Input for this task: Begin
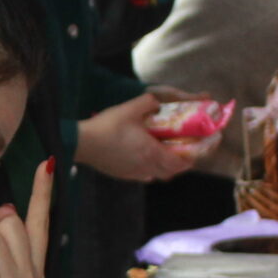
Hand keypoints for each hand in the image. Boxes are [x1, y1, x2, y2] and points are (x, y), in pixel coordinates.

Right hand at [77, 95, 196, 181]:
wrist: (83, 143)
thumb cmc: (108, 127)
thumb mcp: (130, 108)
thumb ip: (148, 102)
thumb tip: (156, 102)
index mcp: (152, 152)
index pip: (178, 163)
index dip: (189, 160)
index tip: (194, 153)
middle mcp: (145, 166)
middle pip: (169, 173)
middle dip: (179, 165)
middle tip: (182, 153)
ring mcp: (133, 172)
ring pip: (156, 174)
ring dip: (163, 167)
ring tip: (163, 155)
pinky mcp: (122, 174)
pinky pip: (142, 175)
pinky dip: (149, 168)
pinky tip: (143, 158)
Input for this task: End
Input for this task: Begin
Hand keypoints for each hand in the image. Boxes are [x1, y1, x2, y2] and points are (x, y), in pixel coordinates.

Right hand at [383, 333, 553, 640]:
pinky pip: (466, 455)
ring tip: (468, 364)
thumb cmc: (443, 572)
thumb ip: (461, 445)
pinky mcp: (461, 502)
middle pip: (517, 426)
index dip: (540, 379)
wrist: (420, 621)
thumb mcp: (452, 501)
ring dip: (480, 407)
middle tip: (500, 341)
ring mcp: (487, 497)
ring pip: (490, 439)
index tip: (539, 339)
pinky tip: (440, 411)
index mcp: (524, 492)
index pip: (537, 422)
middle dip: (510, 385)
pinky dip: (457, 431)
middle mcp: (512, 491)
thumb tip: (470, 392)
Input for this task: End
Input for this task: Begin
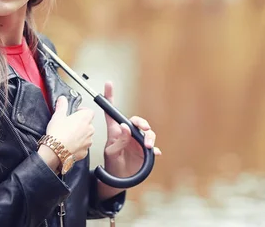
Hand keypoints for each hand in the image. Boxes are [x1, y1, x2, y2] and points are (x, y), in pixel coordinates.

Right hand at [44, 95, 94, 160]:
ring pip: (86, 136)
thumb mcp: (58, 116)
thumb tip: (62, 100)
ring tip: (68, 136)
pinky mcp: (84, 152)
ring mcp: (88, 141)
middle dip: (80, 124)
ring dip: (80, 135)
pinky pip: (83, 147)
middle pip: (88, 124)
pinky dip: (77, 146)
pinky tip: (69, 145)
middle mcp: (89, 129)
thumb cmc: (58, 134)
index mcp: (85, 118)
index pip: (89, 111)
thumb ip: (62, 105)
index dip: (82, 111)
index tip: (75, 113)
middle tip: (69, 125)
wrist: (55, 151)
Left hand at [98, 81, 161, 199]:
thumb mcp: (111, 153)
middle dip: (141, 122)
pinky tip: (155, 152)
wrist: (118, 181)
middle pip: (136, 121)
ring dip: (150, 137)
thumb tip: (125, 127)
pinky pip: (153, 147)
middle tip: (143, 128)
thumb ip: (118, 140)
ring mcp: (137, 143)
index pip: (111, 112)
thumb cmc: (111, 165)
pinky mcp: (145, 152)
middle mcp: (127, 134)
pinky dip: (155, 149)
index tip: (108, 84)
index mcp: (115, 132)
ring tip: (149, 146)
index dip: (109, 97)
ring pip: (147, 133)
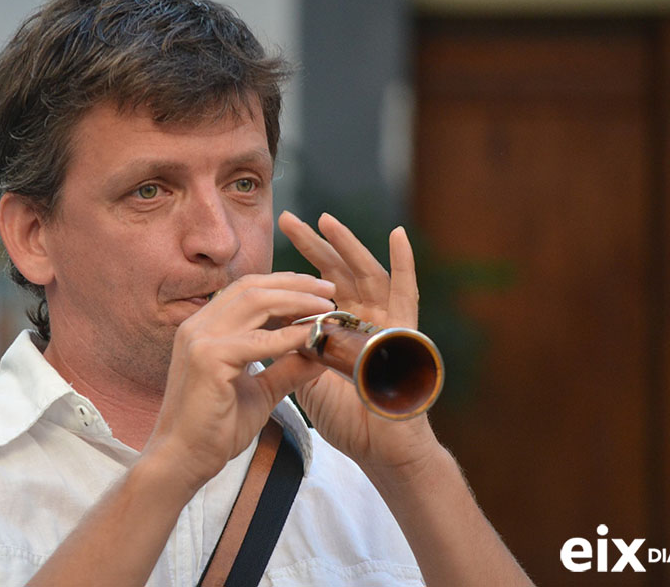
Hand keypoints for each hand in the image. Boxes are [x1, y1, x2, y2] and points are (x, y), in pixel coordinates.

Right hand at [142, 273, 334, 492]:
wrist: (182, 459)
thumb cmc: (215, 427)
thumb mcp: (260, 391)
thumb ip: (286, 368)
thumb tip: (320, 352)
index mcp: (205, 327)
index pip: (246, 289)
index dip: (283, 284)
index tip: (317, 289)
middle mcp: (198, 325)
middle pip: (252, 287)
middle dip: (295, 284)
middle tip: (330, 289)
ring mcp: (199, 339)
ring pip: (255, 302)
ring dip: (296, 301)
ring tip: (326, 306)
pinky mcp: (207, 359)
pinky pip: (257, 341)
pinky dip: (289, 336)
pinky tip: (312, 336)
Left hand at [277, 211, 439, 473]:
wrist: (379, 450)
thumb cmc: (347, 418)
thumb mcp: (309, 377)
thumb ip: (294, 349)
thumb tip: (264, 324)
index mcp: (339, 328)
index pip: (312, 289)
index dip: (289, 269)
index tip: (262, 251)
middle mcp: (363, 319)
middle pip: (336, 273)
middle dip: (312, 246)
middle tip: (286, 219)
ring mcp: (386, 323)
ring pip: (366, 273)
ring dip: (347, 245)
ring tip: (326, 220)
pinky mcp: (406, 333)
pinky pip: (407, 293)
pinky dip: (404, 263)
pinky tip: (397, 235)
Input for this task: End
Begin at the line that has "pinky mcp: (207, 359)" in the entries above; stop after the line that has "index tip: (262, 251)". Transcribe exactly those lines and no others.

» Answer space
pinky mcp: (207, 359)
pinky pip: (257, 341)
pinky dip: (289, 336)
pinky tip: (312, 336)
Left hand at [277, 211, 439, 473]:
wrist: (379, 450)
thumb cmc: (347, 418)
thumb mcp: (309, 377)
thumb ip: (294, 349)
thumb tip: (264, 324)
index mcp: (339, 328)
index pip: (312, 289)
index dip: (289, 269)
index tip: (262, 251)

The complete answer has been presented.